Since 1880, when consistent modern records started becoming available, earth's average surface temperature has warmed by about 1.4 degrees Fahrenheit (0.8 degrees Celsius), a trend largely driven by the increase in carbon dioxide and other human emissions into the planet's atmosphere, say climate scientists. The majority of that warming has occurred in the past three decades. The previous top records for warmest year were set in 2005 and 2010.
A few skeptics pointed out that 2014 exceeded the previous records by only a few hundredths of degree Celsius, and thus did not indicate a trend. However, most who reviewed the results said the continuing run of record-setting years was a clear sign that there has been no pause in global warming.
While 2014 temperatures continue the planet's long-term warming trend, scientists still expect to see year-to-year fluctuations in average global temperature caused by phenomena such as El Niño or La Niña. These phenomena warm or cool the tropical Pacific and are thought to have played a role in the flattening of the long-term warming trend over the past 15 years. However, 2014's record warmth occurred during an El Niño-neutral year.
"Record warmth at a time of only marginal El Niño conditions confirms there is no hiatus in global warming," says the report of the Earth Institute's program on Climate Science, Awareness and Solutions. "Global temperature in 2015 may further alter perceptions."
Map of the 2014 global temperature anomaly. NASA/GSFC/Earth Observatory, NASA/GISS
Different regions are still strongly affected by short-term weather dynamics, so the effects are not uniform. For example, in the United States in 2014, parts of the Midwest and East Coast were unusually cool, while Alaska and three western states – California, Arizona and Nevada – experienced their warmest year on record, according to NOAA. There was also record warmth in parts of the Pacific, Australia and across much of Europe.
The GISS analysis incorporates surface temperature measurements from 6,300 weather stations, ship- and buoy-based observations of sea surface temperatures, and temperature measurements from Antarctic research stations. This raw data is analyzed using an algorithm that takes into account the varied spacing of temperature stations around the globe and urban heating effects that could skew calculations. The result is an estimate of the global average temperature difference from a baseline period of 1951 to 1980. NOAA scientists used much of the same raw temperature data, but a different baseline period. They also employ their own methods to estimate global temperatures.

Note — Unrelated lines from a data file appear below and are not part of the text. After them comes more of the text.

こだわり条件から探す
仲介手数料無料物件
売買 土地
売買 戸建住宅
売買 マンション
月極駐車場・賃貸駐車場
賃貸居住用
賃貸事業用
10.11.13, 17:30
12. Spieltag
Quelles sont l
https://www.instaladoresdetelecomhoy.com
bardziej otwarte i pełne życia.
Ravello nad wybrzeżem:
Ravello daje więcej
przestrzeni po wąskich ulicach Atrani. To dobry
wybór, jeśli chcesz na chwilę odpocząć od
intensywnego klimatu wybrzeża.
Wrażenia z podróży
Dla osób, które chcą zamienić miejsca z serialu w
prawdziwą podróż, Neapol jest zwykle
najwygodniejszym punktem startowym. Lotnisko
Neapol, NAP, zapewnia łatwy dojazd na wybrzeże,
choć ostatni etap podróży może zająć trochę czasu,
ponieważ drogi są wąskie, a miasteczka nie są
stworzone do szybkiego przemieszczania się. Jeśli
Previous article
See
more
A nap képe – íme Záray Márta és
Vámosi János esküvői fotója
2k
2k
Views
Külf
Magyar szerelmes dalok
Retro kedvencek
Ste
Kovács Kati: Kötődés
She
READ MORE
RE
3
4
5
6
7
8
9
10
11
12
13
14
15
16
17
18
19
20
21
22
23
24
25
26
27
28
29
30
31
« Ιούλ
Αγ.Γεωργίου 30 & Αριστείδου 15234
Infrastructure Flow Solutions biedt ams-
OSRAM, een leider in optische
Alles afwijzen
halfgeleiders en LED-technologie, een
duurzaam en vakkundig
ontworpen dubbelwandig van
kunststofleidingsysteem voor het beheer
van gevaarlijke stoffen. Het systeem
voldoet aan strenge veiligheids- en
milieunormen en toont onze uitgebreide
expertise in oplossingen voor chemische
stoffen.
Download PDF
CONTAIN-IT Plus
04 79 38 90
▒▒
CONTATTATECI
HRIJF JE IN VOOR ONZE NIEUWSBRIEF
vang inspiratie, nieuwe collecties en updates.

NASA monitors earth's vital signs from land, air and space with a fleet of satellites, as well as airborne and ground-based observation campaigns. "The observed long-term warming trend and the ranking of 2014 as the warmest year on record reinforces the importance for NASA to study earth as a complete system, and particularly to understand the role and impacts of human activity," said John Grunsfeld, associate administrator for the Science Mission Directorate at NASA Headquarters in Washington.